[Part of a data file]

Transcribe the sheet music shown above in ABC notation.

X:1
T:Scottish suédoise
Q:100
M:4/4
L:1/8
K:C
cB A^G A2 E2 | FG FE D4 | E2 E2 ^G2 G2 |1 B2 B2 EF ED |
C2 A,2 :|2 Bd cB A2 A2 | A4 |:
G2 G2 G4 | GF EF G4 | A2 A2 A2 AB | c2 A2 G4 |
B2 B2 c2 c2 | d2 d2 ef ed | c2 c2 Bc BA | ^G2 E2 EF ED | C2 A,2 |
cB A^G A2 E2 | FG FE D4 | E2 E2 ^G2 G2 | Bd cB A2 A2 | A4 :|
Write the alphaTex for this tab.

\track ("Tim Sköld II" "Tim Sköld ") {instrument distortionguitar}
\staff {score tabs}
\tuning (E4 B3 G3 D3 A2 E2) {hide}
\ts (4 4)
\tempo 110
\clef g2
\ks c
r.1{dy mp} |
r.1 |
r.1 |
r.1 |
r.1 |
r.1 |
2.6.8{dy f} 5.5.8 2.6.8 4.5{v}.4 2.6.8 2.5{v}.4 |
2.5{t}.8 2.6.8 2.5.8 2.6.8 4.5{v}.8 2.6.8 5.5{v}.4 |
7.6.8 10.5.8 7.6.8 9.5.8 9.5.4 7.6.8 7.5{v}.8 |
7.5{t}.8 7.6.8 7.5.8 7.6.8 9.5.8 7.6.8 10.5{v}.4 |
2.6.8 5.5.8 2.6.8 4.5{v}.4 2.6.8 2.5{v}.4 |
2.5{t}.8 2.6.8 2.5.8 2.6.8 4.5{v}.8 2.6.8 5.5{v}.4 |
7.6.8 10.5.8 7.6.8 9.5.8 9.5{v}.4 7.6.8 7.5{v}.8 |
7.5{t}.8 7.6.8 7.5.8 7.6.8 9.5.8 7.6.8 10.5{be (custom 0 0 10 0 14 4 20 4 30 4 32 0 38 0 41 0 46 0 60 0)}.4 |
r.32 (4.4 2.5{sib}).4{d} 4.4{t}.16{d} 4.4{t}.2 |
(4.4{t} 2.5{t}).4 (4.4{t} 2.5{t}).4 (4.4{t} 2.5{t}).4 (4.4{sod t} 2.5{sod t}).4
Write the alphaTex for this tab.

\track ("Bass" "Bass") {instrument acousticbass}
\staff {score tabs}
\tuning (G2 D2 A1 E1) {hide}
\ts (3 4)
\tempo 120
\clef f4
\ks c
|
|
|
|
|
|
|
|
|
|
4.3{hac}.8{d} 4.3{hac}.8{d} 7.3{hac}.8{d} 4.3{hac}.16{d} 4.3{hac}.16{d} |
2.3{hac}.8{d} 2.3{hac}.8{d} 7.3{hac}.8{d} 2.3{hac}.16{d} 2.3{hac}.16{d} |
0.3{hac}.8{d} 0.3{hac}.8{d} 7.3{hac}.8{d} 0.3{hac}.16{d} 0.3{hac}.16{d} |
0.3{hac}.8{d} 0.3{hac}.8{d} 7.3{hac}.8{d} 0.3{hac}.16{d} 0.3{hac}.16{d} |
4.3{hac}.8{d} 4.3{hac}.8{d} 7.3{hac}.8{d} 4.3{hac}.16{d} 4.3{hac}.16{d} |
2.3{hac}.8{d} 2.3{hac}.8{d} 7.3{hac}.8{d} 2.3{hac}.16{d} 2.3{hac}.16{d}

- Stated problem -
Pull out each line of the listing above that contains the string "track".

- Result of the exercise -
\track ("Tim Sköld II" "Tim Sköld ") {instrument distortionguitar}
\track ("Bass" "Bass") {instrument acousticbass}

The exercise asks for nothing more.